The fine-tuning process 400 may employ a concatenator 430 that generates a concatenation 432 of the corresponding sequence of speech embeddings 422 and the sequence of text embeddings 436. For each corresponding transcribed speech utterance 402 in the corpus of transcribed speech utterances 402, the pre-trained LLM 440 processes a concatenation 432 of the corresponding sequence of speech embeddings 422 and the corresponding sequence of text embeddings 436 to generate a corresponding predicted sequence of output labels 442. The sequence of text embeddings 436 is representative of the corresponding ground-truth transcription 406 and includes vector representations of tokens from the corresponding ground-truth transcription 406 obtained from the input embedding table 444. During training, the sequence of text embeddings 436 acts as the prefix or history (e.g., teacher-forcing) provided to the pre-trained LLM 440. By using the same input embedding table 444 to derive both the weighted sum 424 for the speech embeddings 422 and the sequence of text embeddings 436, the fine-tuning process 400 effectively aligns the audio and text modalities within the native input space of the pre-trained LLM 440. The pre-trained LLM 440 processes the concatenation 432 to generate the corresponding predicted sequence of output labels 442 (e.g., the next predicted token in the sequence).
For each corresponding transcribed speech utterance 402 in the corpus of transcribed speech utterances 402, a loss module 450 determines a cross-entropy loss term 452 based on the corresponding predicted sequence of output labels 442 and the corresponding ground-truth transcription 406. The fine-tuning process 400 fine-tunes the parameters of the pre-trained LLM 440 based on the cross-entropy loss terms 452 determined for the corpus of transcribed speech utterances 402. As noted previously, the parameters of the fine-tuned audio encoder 310 may be held fixed while the pre-trained LLM 440 is fine-tuned based on the cross-entropy loss terms 452. This architecture allows the pre-trained LLM 440 to be adapted to outputs from different speech encoders in a zero-shot fashion effectively. To promote modularity, the system is configured so that, after fine-tuning the pre-trained LLM 440, the pre-trained LLM 440 can accept posterior matrices emitted by different audio encoders trained on different datasets or domains in a zero-shot manner, i.e., without further re-tuning of the LLM, so long as the posterior vocabulary is compatible with the pre-trained LLM 440 vocabulary or is mapped thereto using the auxiliary input embedding table described above. In this implementation, the fine-tuned audio encoder 310 can be replaced, upgraded, or domain-adapted independently of the pre-trained LLM 440, and the pre-trained LLM 440 processes the new encoder's posteriors directly to generate outputs, thereby reducing retraining cost, simplifying deployment, and accommodating heterogeneous encoder training regimes while preserving end-to-end functionality.

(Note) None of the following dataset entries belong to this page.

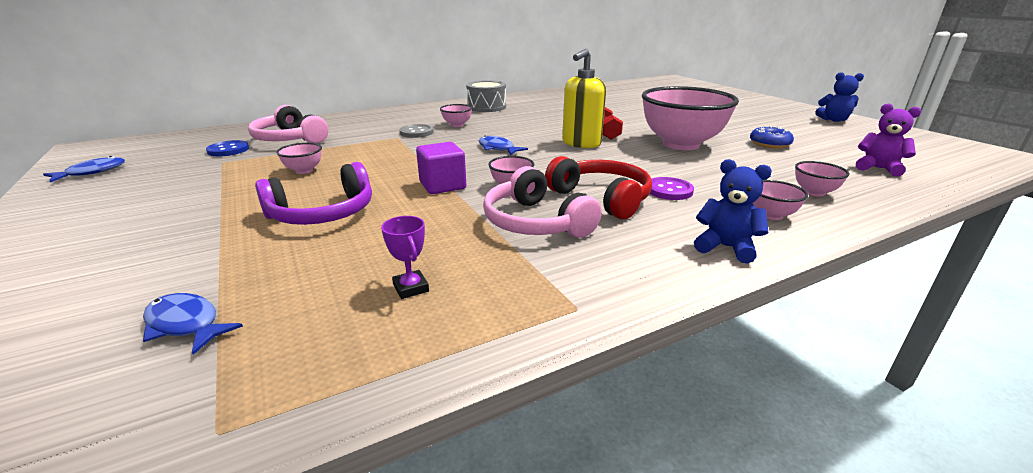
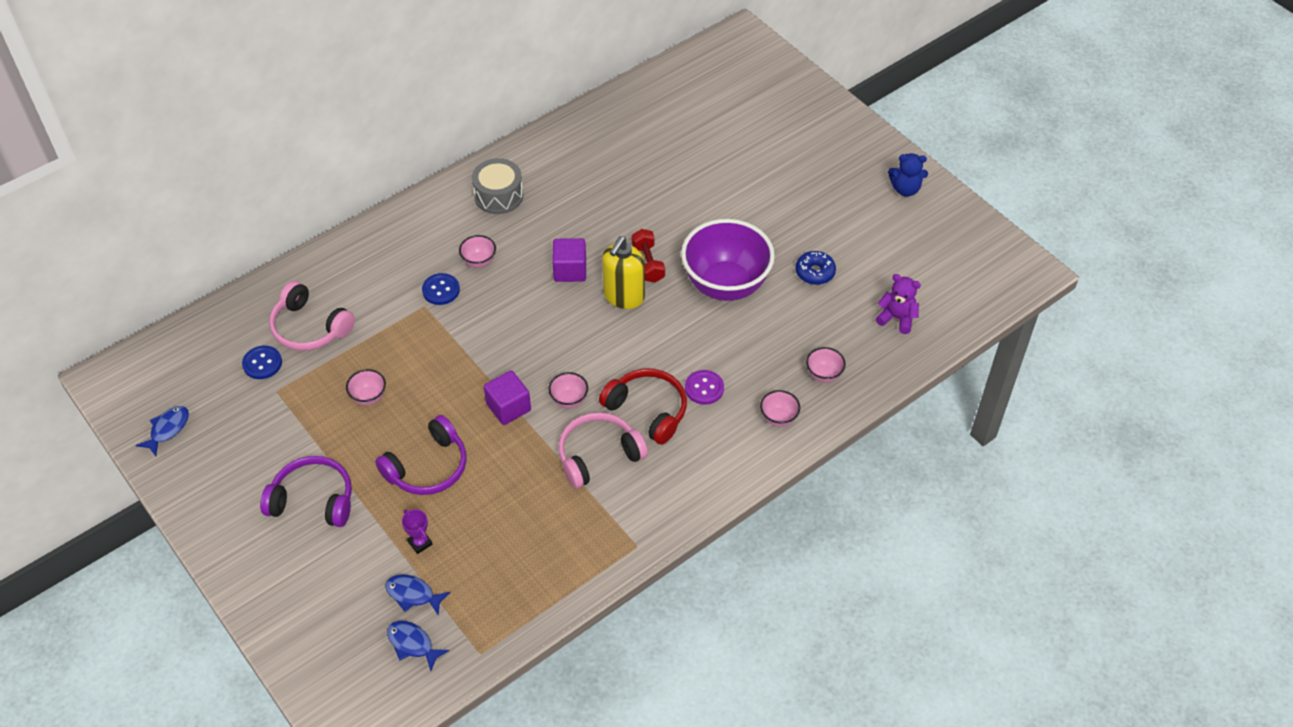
camera: 10 degrees left, 25 degrees up
purple trophy [381,216,429,299] -> purple trophy moved to [402,509,433,554]
grey button [399,124,434,138] -> blue button [422,273,460,305]
blue fish [479,136,528,155] -> blue fish moved to [387,621,449,671]
pink headphones [483,166,602,238] -> pink headphones turned 105 degrees clockwise [558,412,648,489]
pink bowl [642,86,739,150] -> purple bowl [681,219,775,301]
blue teddy bear [694,159,772,263] -> none
none -> purple headphones [260,456,352,527]
none -> purple cube [552,238,586,282]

In some examples, the corresponding sequence of audio features 404 of the transcribed speech utterance 402 characterizes an utterance spoken in a source language and the corresponding ground-truth transcription 406 includes translated text corresponding to a translation of the spoken utterance in a target language different than the source language. In these examples, processing the concatenation 432 of the corresponding sequence of speech embeddings 422 and the sequence of text embeddings 436 representative of the corresponding ground-truth transcription 406 further includes processing, by the pre-trained LLM 440, the concatenation 432 of the corresponding sequence of speech embeddings 422 and the sequence of text embeddings 436 representative of the corresponding ground-truth transcription 406 conditioned on a natural language automatic speech translation (AST) prompt to generate the corresponding predicted sequence of output labels 442. The natural language AST prompt instructs the pre-trained LLM 440 to generate the corresponding predicted sequence of output labels 442 in the target language. For example, the natural language AST prompt may include “Translate the [source language] speech into [target language] text” or “Convert this [source language] audio recording into [target language] text.” The natural language AST prompt is also tokenized and converted into embeddings using the input embedding table 444 and included in the input context (e.g., prepended to the sequence of text embeddings 436) processed by the pre-trained LLM 440. The corresponding sequence of audio encoder posteriors 312 over the first vocabulary of output labels may be in the source language. That is, the pre-trained LLM 440 receives a concatenation 432 of the speech embeddings 422 reconstructed from the source-language posteriors and text embeddings 436 corresponding to the selected AST prompt, and is configured to autoregressively output target-language tokens. This conditioning allows the same architecture to support multiple translation directions and prompt styles without architectural changes, while retaining the modular posterior interface described herein.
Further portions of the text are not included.